Methods: Twenty five (25) Swiss albino mice weighing between 20-26 g were grouped into five groups of five mice each (n=5). Group 1: which served as control received normal saline (NS), Groups 2, 3 and 4 received graded doses of ALA 100, 200 and 400 mg/kg respectively, Group 5 (positive control) received Fluoxetine 20 mg/kg. Daily administration was done through oral gavage. The animals were subjected to CUMS, open field (OF) and staircase (SC) tests. Thereafter, brain and blood samples of the mice were collected for Serotonin, brain-derived neurotrophic factor (BDNF), catalase, superoxide dismutase (SOD) and malondialdehyde (MDA) analysis.

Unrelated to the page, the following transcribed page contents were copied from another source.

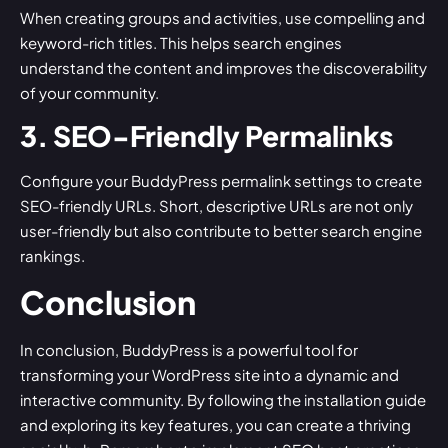
When creating groups and activities, use compelling and
keyword-rich titles. This helps search engines
understand the content and improves the discoverability
of your community.
3. SEO-Friendly Permalinks
Configure your BuddyPress permalink settings to create
SEO-friendly URLs. Short, descriptive URLs are not only
user-friendly but also contribute to better search engine
rankings.
Conclusion
In conclusion, BuddyPress is a powerful tool for
transforming your WordPress site into a dynamic and
interactive community. By following the installation guide
and exploring its key features, you can create a thriving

Results: Treatment with ALA 200 mg/kg significantly decreased immobility time compared to NS group (P≤0.05) in the tail suspension test. Similarly, fluoxetine 20 mg/kg significantly increased brain serotonin level and decreased BDNF level compared to normal saline group (P≤0.05). However, ALA did not significantly affect brain serotonin and BDNF levels (P>0.05). In the OF test, a significant decrease was observed in the number of line crossing in ALA 100, 200 & 400 mg/kg and Fluoxetine 20 mg/kg administered groups when compared with normal saline group (P≤0.05). However, in SC test and oxidative stress biomarkers, no significant effect was observed (P>0.05).
Conclusion: ALA showed promising antidepressant-like effect in mice subjected to CUMS murine model of depression via decreasing behavioural despair.